Please replace every "Start" with "Begin" in the records below and give all their lines again, with nothing else changed. Leave the pictures out of your answer.

====

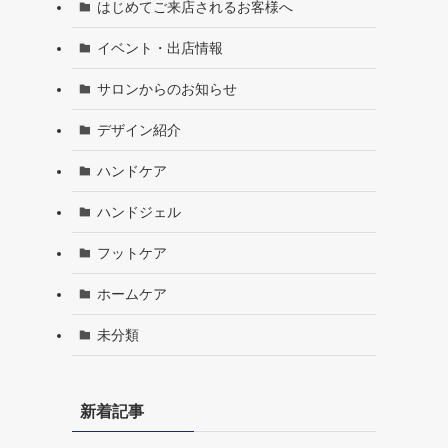
はじめてご来店されるお客様へ
イベント・出店情報
サロンからのお知らせ
デザイン紹介
ハンドケア
ハンドジェル
フットケア
ホームケア
未分類
新着記事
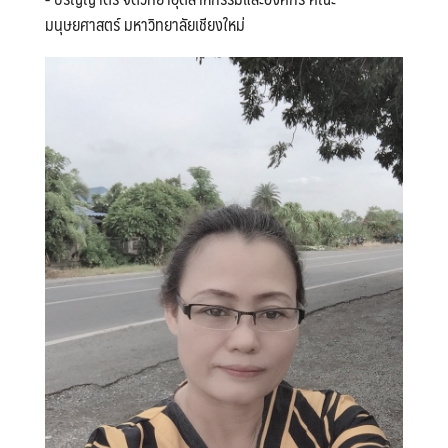
มนุษยศาสตร์ มหาวิทยาลัยเชียงใหม่
Search
Search
for:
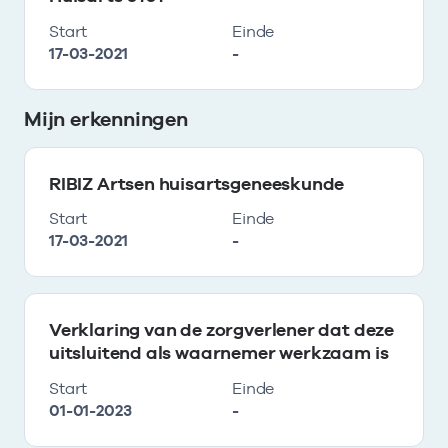
Start
Einde
17-03-2021
-
Mijn erkenningen
RIBIZ Artsen huisartsgeneeskunde
Start
Einde
17-03-2021
-
Verklaring van de zorgverlener dat deze
uitsluitend als waarnemer werkzaam is
Start
Einde
01-01-2023
-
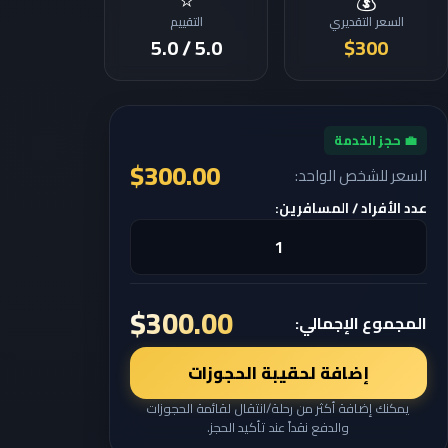
⭐
💰
السعر التقديري
التقييم
5.0 / 5.0
$300
💼 حجز الخدمة
$300.00
السعر للشخص الواحد:
عدد الأفراد / المسافرين:
$300.00
المجموع الإجمالي:
إضافة لحقيبة الحجوزات
يمكنك إضافة أكثر من رحلة/انتقال لقائمة الحجوزات
والدفع نقداً عند تأكيد الحجز.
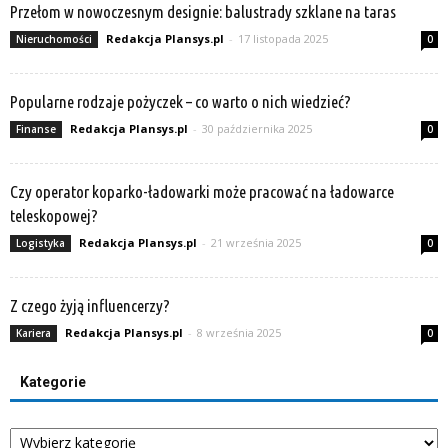
Przełom w nowoczesnym designie: balustrady szklane na taras
Redakcja Plansys.pl
-
17 listopada 2025
Nieruchomości
0
Popularne rodzaje pożyczek – co warto o nich wiedzieć?
Redakcja Plansys.pl
-
30 października 2025
Finanse
0
Czy operator koparko-ładowarki może pracować na ładowarce
teleskopowej?
Redakcja Plansys.pl
-
21 września 2025
Logistyka
0
Z czego żyją influencerzy?
Redakcja Plansys.pl
-
8 września 2025
Kariera
0
Kategorie
Kategorie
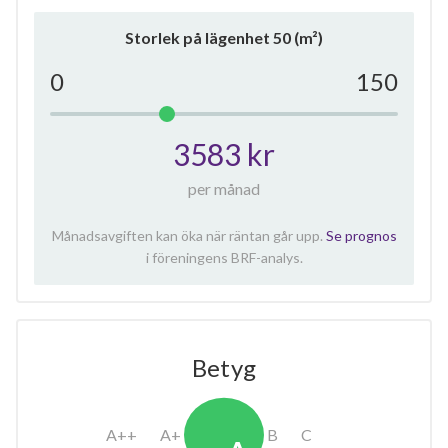
Storlek på lägenhet
50
(m²)
0
150
3583 kr
per månad
Månadsavgiften kan öka när räntan går upp.
Se prognos
i föreningens BRF-analys.
Betyg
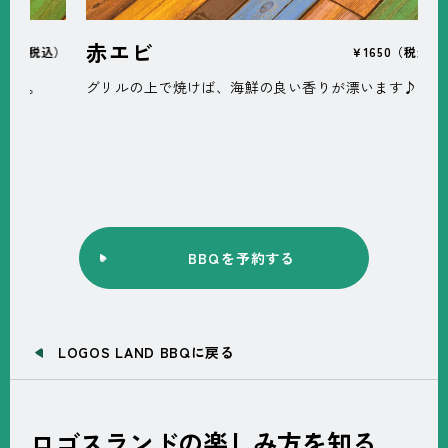
赤エビ
ス
税込）
￥1650（税込）
。
グリルの上で焼けば、海鮮の良い香りが漂います♪
み
お
BBQ
を予約する
LOGOS LAND BBQに戻る
ロゴスランドの楽しみ方を知る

====

--- Written solution ---
はじめてご来店されるお客様へ
イベント・出店情報
サロンからのお知らせ
デザイン紹介
ハンドケア
ハンドジェル
フットケア
ホームケア
未分類
新着記事
มนุษยศาสตร์ มหาวิทยาลัยเชียงใหม่
Search
Search
for:
Begin
Einde
17-03-2021
-
Mijn erkenningen
RIBIZ Artsen huisartsgeneeskunde
Begin
Einde
17-03-2021
-
Verklaring van de zorgverlener dat deze
uitsluitend als waarnemer werkzaam is
Begin
Einde
01-01-2023
-
⭐
💰
السعر التقديري
التقييم
5.0 / 5.0
$300
💼 حجز الخدمة
$300.00
السعر للشخص الواحد:
عدد الأفراد / المسافرين:
$300.00
المجموع الإجمالي:
إضافة لحقيبة الحجوزات
يمكنك إضافة أكثر من رحلة/انتقال لقائمة الحجوزات
والدفع نقداً عند تأكيد الحجز.
Przełom w nowoczesnym designie: balustrady szklane na taras
Redakcja Plansys.pl
-
17 listopada 2025
Nieruchomości
0
Popularne rodzaje pożyczek – co warto o nich wiedzieć?
Redakcja Plansys.pl
-
30 października 2025
Finanse
0
Czy operator koparko-ładowarki może pracować na ładowarce
teleskopowej?
Redakcja Plansys.pl
-
21 września 2025
Logistyka
0
Z czego żyją influencerzy?
Redakcja Plansys.pl
-
8 września 2025
Kariera
0
Kategorie
Kategorie
Storlek på lägenhet
50
(m²)
0
150
3583 kr
per månad
Månadsavgiften kan öka när räntan går upp.
Se prognos
i föreningens BRF-analys.
Betyg
赤エビ
ス
税込）
￥1650（税込）
。
グリルの上で焼けば、海鮮の良い香りが漂います♪
み
お
BBQ
を予約する
LOGOS LAND BBQに戻る
ロゴスランドの楽しみ方を知る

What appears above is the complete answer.